--- What to do ---
Check each line of the material, and show the ones that include the word "scroll".

--- Records for this exercise ---

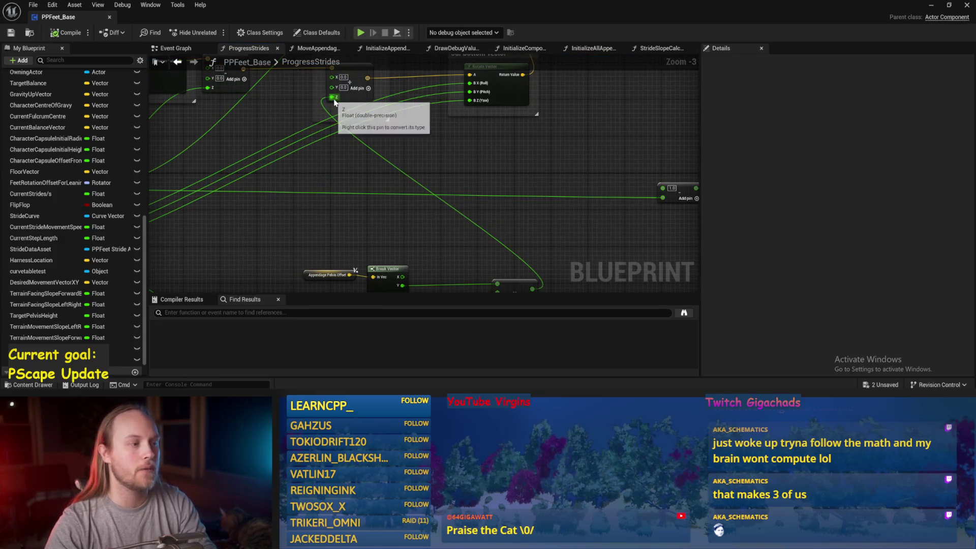
- Move the Add and Round nodes beside the Rotate Vector wiring
{"action": "left_click_drag", "start_coordinate": [461, 141], "coordinate": [464, 111]}
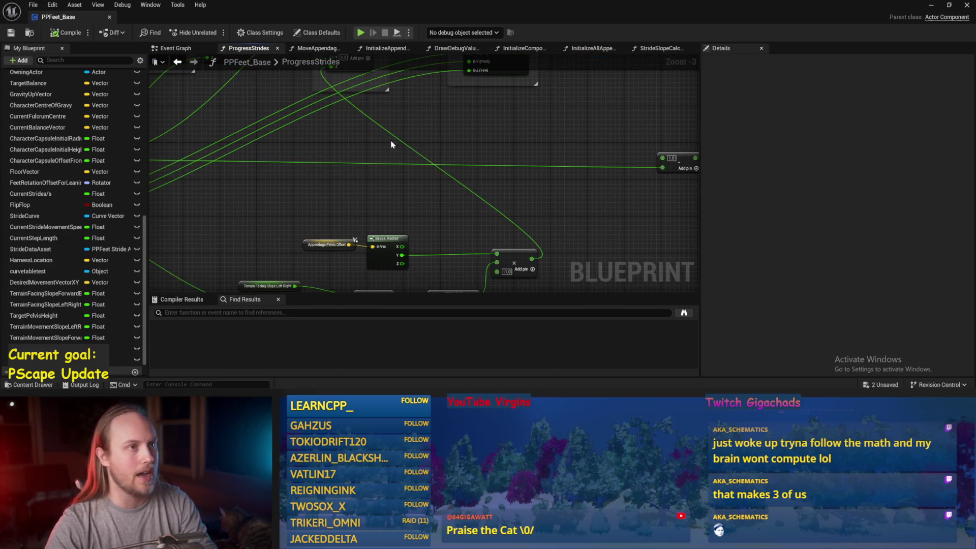
{"action": "left_click_drag", "start_coordinate": [486, 144], "coordinate": [483, 170]}
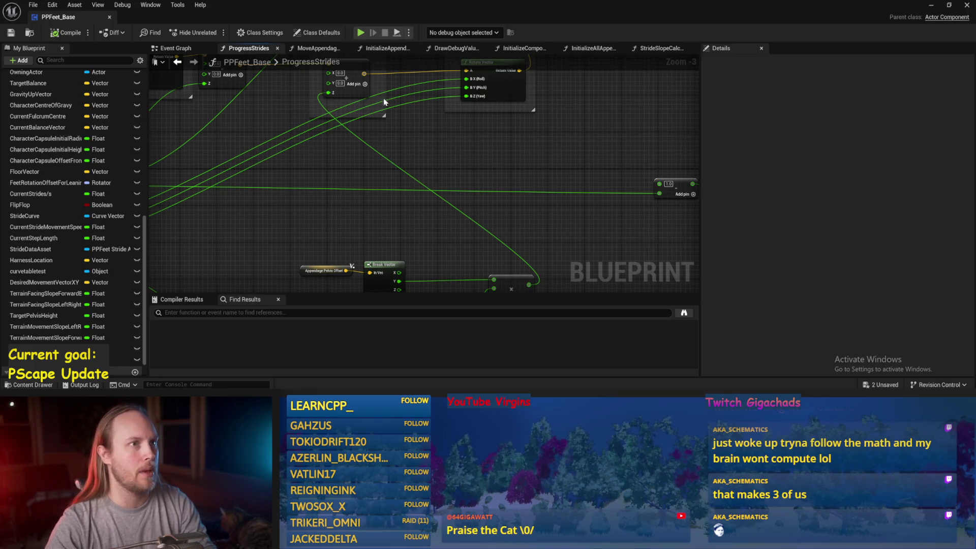
{"action": "mouse_move", "coordinate": [392, 102]}
{"action": "left_mouse_down"}
{"action": "mouse_move", "coordinate": [526, 195]}
{"action": "mouse_move", "coordinate": [495, 194]}
{"action": "left_mouse_up"}
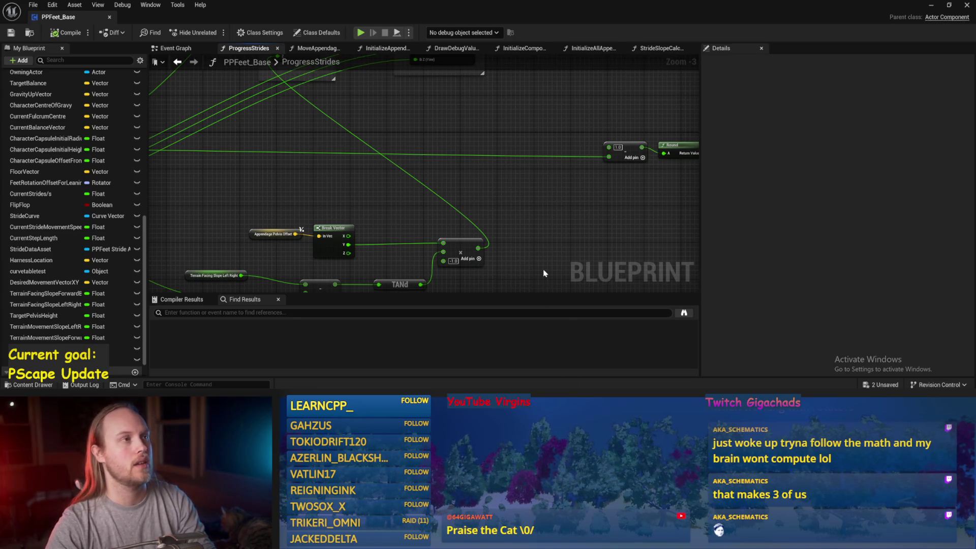
{"action": "mouse_move", "coordinate": [519, 171]}
{"action": "left_mouse_down"}
{"action": "mouse_move", "coordinate": [538, 222]}
{"action": "mouse_move", "coordinate": [383, 137]}
{"action": "left_mouse_up"}
{"action": "left_click_drag", "start_coordinate": [605, 119], "coordinate": [484, 131]}
{"action": "scroll", "coordinate": [547, 168], "scroll_direction": "down", "scroll_amount": 2}
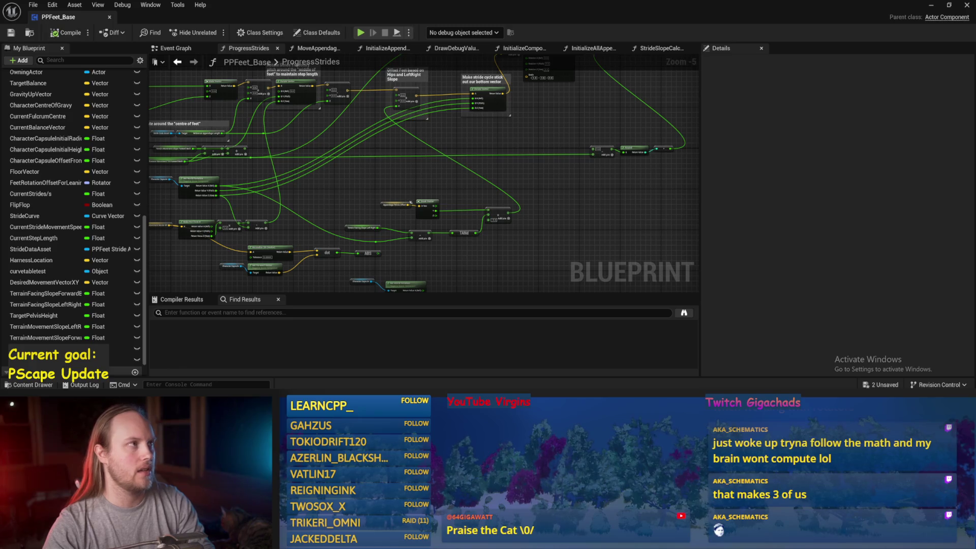
{"action": "scroll", "coordinate": [512, 171], "scroll_direction": "up", "scroll_amount": 2}
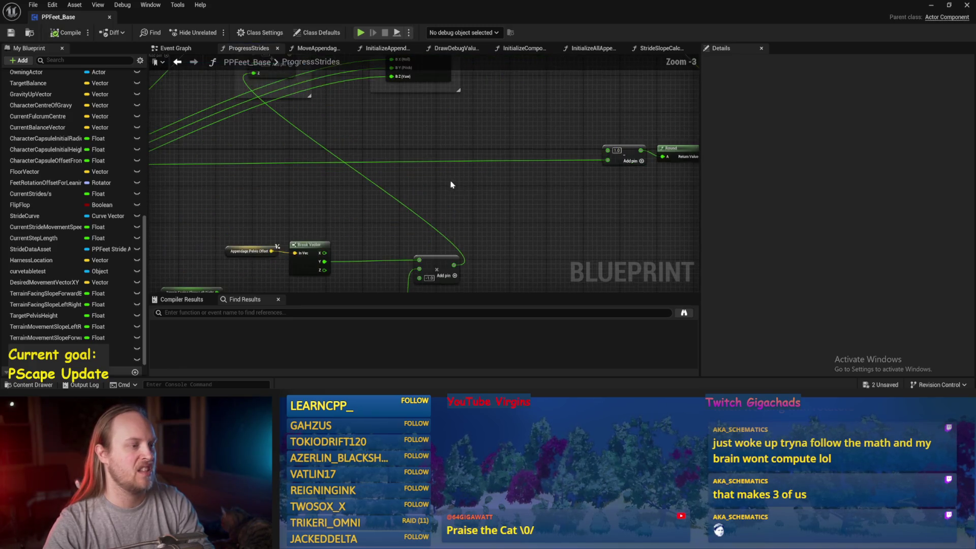
{"action": "scroll", "coordinate": [290, 135], "scroll_direction": "down", "scroll_amount": 4}
{"action": "scroll", "coordinate": [520, 224], "scroll_direction": "up", "scroll_amount": 3}
- Compile and save PPFeet_Base, then minimize its editor to return to the test level
{"action": "left_click_drag", "start_coordinate": [521, 224], "coordinate": [542, 185]}
{"action": "scroll", "coordinate": [371, 183], "scroll_direction": "up", "scroll_amount": 2}
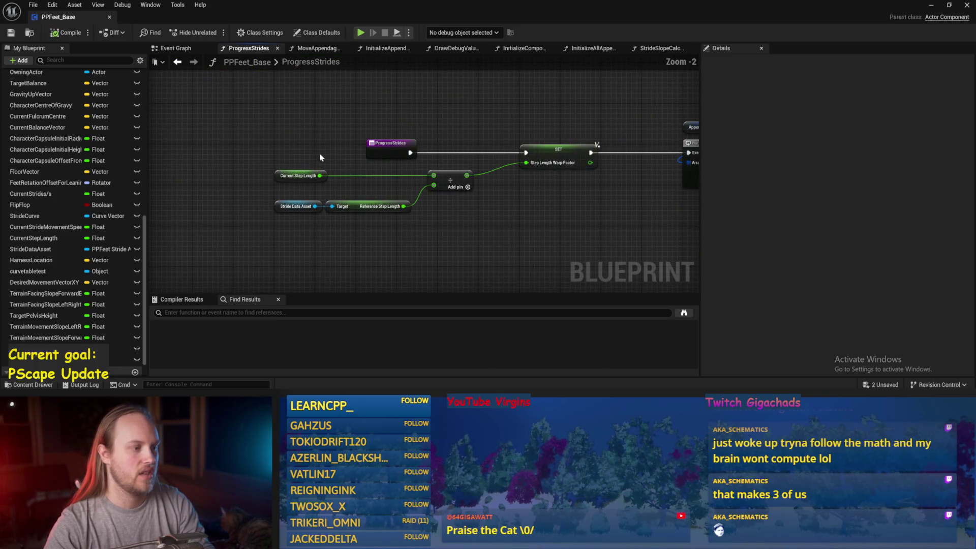
{"action": "left_click", "coordinate": [300, 175]}
{"action": "left_click", "coordinate": [499, 214]}
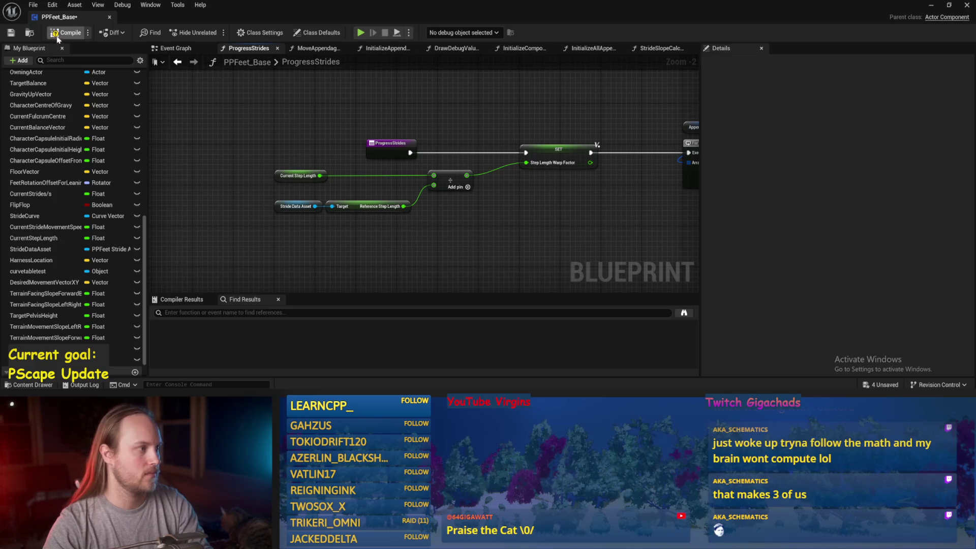
{"action": "left_click", "coordinate": [6, 32]}
{"action": "left_click_drag", "start_coordinate": [584, 214], "coordinate": [433, 202]}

--- Exercise solution ---
{"action": "scroll", "coordinate": [547, 168], "scroll_direction": "down", "scroll_amount": 2}
{"action": "scroll", "coordinate": [512, 171], "scroll_direction": "up", "scroll_amount": 2}
{"action": "scroll", "coordinate": [290, 135], "scroll_direction": "down", "scroll_amount": 4}
{"action": "scroll", "coordinate": [520, 224], "scroll_direction": "up", "scroll_amount": 3}
{"action": "scroll", "coordinate": [371, 183], "scroll_direction": "up", "scroll_amount": 2}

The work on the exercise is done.